The Obama administration unveiled a new policy Tuesday allowing foreign allies to buy military drones as part of its global counterterrorism fight.
The State Department said that although the new export policy would facilitate sales of armed drones, any sales would be made through the government-to-government foreign military sales program.
Each country eager to buy U.S. drone technology would also be required to agree to “end-use monitoring" and other security conditions.
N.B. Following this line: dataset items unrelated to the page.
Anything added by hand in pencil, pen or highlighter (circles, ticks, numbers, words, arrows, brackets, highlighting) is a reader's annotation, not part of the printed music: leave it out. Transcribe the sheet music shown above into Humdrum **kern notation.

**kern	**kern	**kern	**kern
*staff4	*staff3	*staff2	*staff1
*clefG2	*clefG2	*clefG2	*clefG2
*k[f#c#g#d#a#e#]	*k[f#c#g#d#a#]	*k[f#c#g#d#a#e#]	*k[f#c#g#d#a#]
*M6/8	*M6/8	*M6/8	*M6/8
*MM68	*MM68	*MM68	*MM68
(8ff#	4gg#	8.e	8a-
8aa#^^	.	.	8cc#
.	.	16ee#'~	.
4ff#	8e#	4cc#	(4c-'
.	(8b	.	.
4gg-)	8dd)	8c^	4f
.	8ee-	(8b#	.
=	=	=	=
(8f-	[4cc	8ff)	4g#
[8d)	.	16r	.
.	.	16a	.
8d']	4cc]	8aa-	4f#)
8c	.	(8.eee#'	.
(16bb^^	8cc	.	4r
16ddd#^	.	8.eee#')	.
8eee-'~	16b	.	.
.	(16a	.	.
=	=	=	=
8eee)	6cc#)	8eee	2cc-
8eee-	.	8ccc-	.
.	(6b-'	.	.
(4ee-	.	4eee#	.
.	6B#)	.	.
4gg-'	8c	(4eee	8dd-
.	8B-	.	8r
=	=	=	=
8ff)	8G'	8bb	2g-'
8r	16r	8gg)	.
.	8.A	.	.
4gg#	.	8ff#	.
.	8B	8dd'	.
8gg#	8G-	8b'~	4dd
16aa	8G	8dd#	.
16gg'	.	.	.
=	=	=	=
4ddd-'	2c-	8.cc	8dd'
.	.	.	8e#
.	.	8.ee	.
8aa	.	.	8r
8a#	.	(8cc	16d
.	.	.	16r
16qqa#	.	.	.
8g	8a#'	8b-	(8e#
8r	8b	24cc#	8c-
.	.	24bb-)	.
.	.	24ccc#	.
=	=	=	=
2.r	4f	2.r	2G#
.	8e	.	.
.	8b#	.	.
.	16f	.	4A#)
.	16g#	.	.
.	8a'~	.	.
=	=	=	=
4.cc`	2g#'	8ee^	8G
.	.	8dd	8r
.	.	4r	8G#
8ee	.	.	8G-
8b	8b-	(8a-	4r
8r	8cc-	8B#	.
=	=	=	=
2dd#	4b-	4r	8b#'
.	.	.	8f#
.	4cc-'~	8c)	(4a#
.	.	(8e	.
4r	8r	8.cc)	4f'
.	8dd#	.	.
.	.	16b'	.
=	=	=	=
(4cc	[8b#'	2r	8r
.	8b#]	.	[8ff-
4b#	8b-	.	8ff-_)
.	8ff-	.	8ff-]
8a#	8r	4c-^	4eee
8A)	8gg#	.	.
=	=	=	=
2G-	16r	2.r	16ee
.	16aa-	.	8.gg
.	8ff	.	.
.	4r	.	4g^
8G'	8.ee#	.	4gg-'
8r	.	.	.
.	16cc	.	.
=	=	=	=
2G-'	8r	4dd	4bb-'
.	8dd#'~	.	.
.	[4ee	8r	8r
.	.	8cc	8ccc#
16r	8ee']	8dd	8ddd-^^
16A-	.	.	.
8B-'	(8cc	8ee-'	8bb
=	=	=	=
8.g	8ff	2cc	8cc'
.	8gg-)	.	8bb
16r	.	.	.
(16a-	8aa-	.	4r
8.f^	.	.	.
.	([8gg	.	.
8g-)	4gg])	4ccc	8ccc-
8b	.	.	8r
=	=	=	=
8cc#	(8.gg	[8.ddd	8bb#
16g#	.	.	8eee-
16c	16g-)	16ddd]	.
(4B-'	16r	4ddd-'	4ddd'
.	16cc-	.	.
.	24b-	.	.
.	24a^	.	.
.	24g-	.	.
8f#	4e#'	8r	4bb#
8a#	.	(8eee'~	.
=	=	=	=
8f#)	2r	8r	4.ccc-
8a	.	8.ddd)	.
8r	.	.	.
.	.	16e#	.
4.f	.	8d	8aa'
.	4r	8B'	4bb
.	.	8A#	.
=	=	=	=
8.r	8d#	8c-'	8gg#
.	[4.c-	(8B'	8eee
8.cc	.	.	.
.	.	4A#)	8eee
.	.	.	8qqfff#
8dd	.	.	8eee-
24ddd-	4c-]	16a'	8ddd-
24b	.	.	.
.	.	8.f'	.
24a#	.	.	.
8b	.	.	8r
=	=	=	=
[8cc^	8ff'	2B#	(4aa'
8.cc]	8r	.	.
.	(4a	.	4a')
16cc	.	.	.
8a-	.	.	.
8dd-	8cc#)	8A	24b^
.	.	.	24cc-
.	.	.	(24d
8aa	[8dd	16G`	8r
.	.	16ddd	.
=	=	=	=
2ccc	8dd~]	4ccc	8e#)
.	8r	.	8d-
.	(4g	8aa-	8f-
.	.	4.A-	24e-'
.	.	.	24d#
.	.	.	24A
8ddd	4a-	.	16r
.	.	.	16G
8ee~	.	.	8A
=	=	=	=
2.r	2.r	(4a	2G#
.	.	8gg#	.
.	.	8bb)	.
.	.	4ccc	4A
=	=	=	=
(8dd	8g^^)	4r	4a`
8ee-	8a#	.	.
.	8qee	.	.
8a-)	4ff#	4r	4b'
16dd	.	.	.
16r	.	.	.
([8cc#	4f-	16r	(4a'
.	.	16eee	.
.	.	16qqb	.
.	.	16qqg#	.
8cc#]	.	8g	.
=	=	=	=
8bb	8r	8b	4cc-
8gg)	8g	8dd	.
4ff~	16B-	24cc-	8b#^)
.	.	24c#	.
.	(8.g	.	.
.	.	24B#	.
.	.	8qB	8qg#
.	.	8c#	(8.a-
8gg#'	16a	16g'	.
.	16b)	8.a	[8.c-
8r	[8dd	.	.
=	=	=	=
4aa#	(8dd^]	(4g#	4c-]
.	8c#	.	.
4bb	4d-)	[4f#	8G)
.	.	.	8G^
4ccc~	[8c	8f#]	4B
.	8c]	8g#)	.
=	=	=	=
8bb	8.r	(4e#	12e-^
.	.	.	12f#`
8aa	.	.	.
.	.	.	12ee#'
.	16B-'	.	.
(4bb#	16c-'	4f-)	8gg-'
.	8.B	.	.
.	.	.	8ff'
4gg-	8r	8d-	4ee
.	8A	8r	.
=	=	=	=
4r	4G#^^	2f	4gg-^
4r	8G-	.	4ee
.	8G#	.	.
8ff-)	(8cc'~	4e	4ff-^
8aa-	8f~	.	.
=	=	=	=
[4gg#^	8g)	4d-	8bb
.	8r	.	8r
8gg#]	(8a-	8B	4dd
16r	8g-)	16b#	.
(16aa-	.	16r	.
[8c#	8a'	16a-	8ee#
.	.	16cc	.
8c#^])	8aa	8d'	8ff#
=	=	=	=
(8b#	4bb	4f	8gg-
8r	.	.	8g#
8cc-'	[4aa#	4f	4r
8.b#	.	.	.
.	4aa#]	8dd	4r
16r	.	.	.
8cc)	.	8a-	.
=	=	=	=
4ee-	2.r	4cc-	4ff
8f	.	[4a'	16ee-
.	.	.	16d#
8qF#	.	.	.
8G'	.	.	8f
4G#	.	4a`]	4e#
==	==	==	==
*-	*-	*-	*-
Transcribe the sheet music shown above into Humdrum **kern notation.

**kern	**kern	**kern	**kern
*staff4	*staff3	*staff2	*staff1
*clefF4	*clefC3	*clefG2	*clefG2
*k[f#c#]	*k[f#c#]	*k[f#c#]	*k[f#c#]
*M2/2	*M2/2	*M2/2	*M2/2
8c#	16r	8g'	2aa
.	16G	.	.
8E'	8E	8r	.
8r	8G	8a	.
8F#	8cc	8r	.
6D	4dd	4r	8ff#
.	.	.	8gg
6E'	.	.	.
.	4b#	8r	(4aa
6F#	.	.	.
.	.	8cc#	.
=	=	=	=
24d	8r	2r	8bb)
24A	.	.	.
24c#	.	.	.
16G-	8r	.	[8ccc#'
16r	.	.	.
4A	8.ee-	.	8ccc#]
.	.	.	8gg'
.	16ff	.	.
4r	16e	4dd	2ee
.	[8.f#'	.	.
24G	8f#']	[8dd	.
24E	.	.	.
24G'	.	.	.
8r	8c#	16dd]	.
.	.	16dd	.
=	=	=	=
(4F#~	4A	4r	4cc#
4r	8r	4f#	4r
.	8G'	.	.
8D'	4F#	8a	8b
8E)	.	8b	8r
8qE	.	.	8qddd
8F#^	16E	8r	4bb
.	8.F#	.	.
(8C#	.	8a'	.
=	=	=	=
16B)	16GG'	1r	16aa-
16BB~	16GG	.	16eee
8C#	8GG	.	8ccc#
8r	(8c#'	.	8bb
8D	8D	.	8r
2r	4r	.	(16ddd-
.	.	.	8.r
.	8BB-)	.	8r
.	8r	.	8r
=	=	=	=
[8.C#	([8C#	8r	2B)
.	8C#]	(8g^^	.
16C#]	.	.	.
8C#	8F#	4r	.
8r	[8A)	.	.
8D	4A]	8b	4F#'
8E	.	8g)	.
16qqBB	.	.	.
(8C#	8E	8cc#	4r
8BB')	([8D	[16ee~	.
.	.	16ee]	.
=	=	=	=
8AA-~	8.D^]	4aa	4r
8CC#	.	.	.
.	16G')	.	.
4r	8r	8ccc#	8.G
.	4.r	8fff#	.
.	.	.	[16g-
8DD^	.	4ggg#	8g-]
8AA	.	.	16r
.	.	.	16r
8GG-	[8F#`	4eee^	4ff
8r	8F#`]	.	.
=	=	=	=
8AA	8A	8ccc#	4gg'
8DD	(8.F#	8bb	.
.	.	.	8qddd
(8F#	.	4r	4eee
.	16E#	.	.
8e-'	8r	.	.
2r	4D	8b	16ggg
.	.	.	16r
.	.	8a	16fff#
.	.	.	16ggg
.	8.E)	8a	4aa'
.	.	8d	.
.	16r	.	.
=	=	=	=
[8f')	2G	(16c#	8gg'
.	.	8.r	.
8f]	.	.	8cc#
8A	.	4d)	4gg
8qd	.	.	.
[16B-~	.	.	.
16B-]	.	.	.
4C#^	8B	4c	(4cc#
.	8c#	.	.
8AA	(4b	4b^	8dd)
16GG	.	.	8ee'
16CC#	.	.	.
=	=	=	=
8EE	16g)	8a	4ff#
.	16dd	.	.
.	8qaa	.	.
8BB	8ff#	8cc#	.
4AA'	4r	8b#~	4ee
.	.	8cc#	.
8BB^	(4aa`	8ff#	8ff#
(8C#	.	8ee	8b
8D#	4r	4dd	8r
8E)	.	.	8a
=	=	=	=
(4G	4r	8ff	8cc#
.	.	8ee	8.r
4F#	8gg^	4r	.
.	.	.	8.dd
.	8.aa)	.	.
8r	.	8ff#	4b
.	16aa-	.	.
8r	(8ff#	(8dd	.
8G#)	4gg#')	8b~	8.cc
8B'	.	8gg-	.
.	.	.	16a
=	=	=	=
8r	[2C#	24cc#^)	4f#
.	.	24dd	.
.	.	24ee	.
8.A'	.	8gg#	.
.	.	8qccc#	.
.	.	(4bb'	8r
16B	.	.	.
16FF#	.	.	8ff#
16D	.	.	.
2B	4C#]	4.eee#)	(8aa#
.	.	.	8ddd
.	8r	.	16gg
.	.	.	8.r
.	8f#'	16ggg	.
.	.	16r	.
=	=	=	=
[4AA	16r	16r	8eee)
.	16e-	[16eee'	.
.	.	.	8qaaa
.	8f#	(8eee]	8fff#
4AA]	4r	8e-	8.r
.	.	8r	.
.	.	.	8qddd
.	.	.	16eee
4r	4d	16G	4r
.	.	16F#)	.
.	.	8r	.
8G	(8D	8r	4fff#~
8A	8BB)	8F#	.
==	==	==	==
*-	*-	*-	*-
Recipient countries would be required to sign a pledge that the drones would not be used for unlawful surveillance or force against domestic populations and would be used only in internationally sanctioned military operations, such as self-defense.
Officials did not identify any countries that could be in line for drone exports.
The administration’s policy is sure to draw scrutiny from critics who worry about the technology falling into terrorists' hands or being used by repressive governments.
The United States has used drone campaigns in Pakistan, Afghanistan, Iraq, Yemen and elsewhere to target terrorist leaders.
Drones have become one of the most critical tools on the battlefield, providing troops with eyes in the sky and a weapons platform that can fly around the clock over hot spots and fire missiles without putting a pilot at risk.
Over the course of the wars in Iraq and Afghanistan, commanders' requests for drones skyrocketed and the Pentagon has struggled to keep up with the demand.
Defense companies have repeatedly complained that export restrictions are outdated and have caused the U.S. to lose potential customers to nations that have fewer restrictions on their arms industries.